- **Task inputs**
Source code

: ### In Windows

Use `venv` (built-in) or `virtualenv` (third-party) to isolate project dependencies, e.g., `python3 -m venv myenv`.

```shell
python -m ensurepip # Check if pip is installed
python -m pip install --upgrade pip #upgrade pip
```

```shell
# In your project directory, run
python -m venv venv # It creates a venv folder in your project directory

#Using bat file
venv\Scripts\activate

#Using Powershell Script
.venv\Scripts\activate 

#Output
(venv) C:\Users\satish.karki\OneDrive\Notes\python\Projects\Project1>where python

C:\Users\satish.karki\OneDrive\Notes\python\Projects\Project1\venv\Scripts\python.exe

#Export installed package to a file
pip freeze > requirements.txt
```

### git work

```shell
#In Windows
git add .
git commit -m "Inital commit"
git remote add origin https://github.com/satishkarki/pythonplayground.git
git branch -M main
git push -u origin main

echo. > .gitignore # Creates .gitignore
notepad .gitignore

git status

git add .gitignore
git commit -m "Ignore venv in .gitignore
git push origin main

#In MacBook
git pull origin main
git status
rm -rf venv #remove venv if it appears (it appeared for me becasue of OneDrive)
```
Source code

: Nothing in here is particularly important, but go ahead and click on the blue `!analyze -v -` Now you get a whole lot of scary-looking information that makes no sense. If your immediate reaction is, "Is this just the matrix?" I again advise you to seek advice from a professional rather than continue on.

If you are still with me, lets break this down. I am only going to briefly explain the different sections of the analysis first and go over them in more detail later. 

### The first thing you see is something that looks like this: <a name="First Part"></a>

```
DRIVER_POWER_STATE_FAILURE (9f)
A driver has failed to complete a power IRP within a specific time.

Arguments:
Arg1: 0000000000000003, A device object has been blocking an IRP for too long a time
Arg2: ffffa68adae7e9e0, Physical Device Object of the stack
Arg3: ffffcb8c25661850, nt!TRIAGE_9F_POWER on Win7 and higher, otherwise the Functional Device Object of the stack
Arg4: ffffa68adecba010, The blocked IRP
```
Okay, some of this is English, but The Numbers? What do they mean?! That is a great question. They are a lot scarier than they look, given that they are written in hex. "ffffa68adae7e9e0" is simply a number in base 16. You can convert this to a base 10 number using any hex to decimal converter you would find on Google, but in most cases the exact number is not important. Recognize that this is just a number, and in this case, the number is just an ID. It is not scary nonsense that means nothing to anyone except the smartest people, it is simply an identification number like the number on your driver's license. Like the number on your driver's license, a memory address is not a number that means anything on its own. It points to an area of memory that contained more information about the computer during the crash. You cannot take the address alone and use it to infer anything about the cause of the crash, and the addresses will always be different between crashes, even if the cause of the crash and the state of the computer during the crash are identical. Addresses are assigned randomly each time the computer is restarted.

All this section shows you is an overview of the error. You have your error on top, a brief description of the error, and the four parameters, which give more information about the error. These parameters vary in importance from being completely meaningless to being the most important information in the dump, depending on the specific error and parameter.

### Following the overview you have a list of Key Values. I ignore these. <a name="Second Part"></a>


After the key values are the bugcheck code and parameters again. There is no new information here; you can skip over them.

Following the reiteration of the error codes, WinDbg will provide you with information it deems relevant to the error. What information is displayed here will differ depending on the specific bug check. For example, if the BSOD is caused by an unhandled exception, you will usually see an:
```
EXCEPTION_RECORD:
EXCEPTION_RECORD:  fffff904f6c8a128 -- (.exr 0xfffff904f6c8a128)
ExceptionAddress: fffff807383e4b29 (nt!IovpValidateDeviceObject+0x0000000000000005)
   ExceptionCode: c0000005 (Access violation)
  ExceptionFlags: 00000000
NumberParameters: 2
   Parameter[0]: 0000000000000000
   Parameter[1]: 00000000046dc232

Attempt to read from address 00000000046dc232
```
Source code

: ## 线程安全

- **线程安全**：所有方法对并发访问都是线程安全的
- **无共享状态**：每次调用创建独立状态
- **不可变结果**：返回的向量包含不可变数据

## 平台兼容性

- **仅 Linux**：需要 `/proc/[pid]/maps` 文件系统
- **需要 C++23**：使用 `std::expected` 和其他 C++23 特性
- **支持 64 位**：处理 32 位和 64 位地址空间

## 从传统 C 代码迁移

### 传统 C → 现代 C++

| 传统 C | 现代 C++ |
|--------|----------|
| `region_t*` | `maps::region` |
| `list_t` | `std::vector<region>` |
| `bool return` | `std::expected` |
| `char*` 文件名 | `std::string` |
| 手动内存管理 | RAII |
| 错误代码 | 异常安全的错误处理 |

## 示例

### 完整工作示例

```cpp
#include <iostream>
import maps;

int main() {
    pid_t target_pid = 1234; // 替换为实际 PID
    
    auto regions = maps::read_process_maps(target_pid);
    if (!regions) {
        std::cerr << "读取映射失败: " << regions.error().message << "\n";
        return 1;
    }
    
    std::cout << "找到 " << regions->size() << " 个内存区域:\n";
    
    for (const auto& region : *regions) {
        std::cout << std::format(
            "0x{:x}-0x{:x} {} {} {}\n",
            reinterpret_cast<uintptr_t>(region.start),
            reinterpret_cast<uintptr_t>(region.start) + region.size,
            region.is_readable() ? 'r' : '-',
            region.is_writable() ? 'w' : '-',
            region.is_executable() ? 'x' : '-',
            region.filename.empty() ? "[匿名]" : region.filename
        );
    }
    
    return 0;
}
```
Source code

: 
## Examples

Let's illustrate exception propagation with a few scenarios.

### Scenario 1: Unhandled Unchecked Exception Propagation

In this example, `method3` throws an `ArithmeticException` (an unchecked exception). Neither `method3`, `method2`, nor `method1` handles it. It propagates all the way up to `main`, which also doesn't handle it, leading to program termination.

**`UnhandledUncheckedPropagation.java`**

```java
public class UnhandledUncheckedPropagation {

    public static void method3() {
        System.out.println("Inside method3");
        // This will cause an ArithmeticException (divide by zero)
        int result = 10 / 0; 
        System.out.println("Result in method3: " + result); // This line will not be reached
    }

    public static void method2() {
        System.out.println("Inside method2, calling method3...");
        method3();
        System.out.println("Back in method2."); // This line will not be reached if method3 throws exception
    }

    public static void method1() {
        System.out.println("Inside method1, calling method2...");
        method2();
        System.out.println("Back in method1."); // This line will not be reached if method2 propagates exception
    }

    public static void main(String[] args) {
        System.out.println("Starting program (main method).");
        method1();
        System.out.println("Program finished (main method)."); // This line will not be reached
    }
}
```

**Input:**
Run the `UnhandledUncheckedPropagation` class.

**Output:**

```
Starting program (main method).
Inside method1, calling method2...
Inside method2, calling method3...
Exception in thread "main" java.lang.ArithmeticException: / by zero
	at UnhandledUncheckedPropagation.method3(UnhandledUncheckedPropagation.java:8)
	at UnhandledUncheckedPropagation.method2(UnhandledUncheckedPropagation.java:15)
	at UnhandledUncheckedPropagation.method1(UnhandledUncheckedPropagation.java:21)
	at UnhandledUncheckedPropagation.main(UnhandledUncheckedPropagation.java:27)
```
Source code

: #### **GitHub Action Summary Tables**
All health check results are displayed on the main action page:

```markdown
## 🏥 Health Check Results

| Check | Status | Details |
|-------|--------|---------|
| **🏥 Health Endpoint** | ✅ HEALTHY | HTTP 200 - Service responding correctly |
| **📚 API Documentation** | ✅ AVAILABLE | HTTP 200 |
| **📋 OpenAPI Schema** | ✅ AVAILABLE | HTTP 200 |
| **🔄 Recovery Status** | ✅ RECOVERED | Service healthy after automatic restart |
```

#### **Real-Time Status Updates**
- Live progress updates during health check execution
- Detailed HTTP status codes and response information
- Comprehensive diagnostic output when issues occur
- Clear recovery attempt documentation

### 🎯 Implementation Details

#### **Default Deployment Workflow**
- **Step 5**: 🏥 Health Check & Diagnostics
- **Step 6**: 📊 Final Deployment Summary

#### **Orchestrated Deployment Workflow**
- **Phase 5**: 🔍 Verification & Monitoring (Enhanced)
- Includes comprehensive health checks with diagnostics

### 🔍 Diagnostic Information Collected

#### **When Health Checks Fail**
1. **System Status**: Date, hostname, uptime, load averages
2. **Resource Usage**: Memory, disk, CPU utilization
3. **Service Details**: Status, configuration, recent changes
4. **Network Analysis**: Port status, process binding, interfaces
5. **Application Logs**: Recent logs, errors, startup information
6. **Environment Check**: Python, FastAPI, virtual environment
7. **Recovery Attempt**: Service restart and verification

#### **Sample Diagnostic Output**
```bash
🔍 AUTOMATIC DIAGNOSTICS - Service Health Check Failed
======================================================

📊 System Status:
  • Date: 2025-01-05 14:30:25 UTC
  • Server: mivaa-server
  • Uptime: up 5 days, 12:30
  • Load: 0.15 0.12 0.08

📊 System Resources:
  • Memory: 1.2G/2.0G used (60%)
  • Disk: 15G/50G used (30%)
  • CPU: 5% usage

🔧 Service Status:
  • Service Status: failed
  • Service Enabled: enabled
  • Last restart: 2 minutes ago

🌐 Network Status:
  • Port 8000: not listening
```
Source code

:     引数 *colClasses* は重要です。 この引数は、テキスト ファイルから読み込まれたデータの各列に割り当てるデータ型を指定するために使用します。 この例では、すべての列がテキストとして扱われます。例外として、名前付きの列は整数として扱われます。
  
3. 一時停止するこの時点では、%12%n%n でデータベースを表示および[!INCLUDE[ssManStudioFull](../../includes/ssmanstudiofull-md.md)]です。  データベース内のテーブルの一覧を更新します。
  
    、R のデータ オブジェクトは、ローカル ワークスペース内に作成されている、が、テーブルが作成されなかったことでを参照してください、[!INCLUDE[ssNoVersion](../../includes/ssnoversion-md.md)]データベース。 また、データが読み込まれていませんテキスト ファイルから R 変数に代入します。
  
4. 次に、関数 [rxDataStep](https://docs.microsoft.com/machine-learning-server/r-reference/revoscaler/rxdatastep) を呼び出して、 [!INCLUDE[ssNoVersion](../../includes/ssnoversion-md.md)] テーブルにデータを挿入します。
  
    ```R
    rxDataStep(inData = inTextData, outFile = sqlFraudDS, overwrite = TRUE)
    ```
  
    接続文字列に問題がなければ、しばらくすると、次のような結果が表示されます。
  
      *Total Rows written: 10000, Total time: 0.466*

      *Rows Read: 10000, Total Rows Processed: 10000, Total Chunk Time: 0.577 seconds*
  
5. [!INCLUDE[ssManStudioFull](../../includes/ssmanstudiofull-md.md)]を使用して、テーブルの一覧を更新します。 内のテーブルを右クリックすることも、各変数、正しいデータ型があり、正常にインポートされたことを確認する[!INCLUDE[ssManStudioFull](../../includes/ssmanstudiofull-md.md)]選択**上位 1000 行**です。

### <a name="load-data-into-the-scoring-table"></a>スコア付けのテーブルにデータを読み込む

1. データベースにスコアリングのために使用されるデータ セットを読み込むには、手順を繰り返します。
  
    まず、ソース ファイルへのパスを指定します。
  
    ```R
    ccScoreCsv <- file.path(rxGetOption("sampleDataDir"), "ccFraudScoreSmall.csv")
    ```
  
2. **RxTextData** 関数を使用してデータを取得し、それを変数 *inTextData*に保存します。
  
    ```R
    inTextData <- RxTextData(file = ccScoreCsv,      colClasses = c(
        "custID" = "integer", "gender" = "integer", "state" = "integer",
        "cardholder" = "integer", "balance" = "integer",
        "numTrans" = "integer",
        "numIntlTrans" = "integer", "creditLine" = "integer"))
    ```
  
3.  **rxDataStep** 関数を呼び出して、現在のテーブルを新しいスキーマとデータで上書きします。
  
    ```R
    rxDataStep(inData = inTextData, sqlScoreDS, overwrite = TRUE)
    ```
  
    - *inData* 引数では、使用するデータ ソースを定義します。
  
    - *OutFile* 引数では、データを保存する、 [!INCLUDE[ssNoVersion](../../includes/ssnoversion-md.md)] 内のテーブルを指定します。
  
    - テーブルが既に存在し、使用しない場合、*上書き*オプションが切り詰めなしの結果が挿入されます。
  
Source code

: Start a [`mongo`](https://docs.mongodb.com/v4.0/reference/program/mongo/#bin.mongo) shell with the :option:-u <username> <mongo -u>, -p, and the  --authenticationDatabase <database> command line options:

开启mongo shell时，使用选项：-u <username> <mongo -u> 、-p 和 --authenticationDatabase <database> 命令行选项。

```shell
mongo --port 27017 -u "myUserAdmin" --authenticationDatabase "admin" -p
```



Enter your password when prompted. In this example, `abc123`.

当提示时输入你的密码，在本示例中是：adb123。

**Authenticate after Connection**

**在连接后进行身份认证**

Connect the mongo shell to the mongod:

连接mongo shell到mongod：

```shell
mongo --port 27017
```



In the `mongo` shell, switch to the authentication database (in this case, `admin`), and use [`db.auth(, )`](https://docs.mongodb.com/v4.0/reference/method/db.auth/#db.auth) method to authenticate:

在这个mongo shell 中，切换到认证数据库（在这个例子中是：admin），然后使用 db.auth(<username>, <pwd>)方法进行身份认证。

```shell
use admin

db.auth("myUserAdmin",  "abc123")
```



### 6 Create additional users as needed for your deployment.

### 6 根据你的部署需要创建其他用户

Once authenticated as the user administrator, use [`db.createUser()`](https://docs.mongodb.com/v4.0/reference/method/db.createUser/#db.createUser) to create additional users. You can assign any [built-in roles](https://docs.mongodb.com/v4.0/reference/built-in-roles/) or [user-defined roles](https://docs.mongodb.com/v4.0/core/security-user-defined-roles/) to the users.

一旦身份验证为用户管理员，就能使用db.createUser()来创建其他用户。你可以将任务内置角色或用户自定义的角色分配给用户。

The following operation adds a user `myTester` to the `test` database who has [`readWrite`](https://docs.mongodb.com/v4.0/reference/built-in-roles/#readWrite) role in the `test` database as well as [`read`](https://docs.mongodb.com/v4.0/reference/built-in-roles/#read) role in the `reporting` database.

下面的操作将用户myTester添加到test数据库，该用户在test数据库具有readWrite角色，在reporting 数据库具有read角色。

- **Exercise goal**
List every line above that holds the word "specific".

- **Task answer**
A driver has failed to complete a power IRP within a specific time.
All this section shows you is an overview of the error. You have your error on top, a brief description of the error, and the four parameters, which give more information about the error. These parameters vary in importance from being completely meaningless to being the most important information in the dump, depending on the specific error and parameter.
Following the reiteration of the error codes, WinDbg will provide you with information it deems relevant to the error. What information is displayed here will differ depending on the specific bug check. For example, if the BSOD is caused by an unhandled exception, you will usually see an:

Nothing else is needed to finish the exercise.